## [Exercise brief]
Show every line of the material that follows in which the word "搜索关键字" occurs.

## [Data for review]
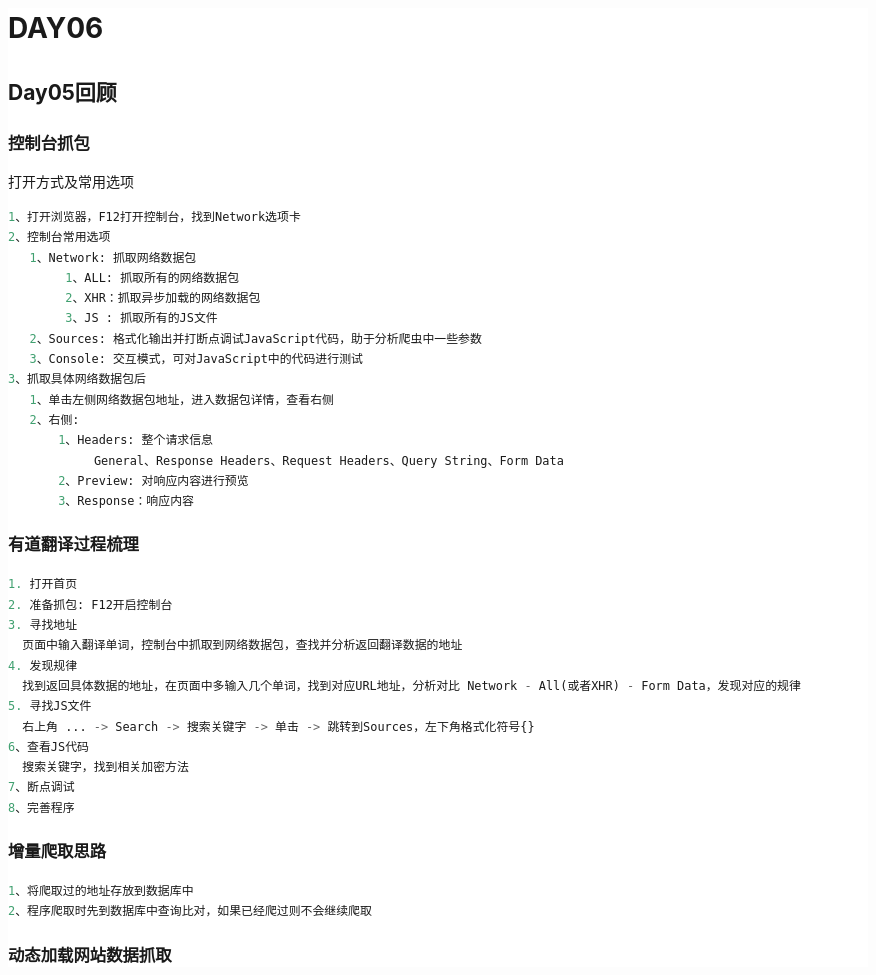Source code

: # DAY06

## Day05回顾

### 控制台抓包

打开方式及常用选项

```python
1、打开浏览器，F12打开控制台，找到Network选项卡
2、控制台常用选项
   1、Network: 抓取网络数据包
        1、ALL: 抓取所有的网络数据包
        2、XHR：抓取异步加载的网络数据包
        3、JS : 抓取所有的JS文件
   2、Sources: 格式化输出并打断点调试JavaScript代码，助于分析爬虫中一些参数
   3、Console: 交互模式，可对JavaScript中的代码进行测试
3、抓取具体网络数据包后
   1、单击左侧网络数据包地址，进入数据包详情，查看右侧
   2、右侧:
       1、Headers: 整个请求信息
            General、Response Headers、Request Headers、Query String、Form Data
       2、Preview: 对响应内容进行预览
       3、Response：响应内容
```

### 有道翻译过程梳理

```python
1. 打开首页
2. 准备抓包: F12开启控制台
3. 寻找地址
  页面中输入翻译单词，控制台中抓取到网络数据包，查找并分析返回翻译数据的地址
4. 发现规律
  找到返回具体数据的地址，在页面中多输入几个单词，找到对应URL地址，分析对比 Network - All(或者XHR) - Form Data，发现对应的规律
5. 寻找JS文件
  右上角 ... -> Search -> 搜索关键字 -> 单击 -> 跳转到Sources，左下角格式化符号{}
6、查看JS代码
  搜索关键字，找到相关加密方法
7、断点调试
8、完善程序
```

### 增量爬取思路

```python
1、将爬取过的地址存放到数据库中
2、程序爬取时先到数据库中查询比对，如果已经爬过则不会继续爬取
```

### 动态加载网站数据抓取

## [Reply]
  右上角 ... -> Search -> 搜索关键字 -> 单击 -> 跳转到Sources，左下角格式化符号{}
  搜索关键字，找到相关加密方法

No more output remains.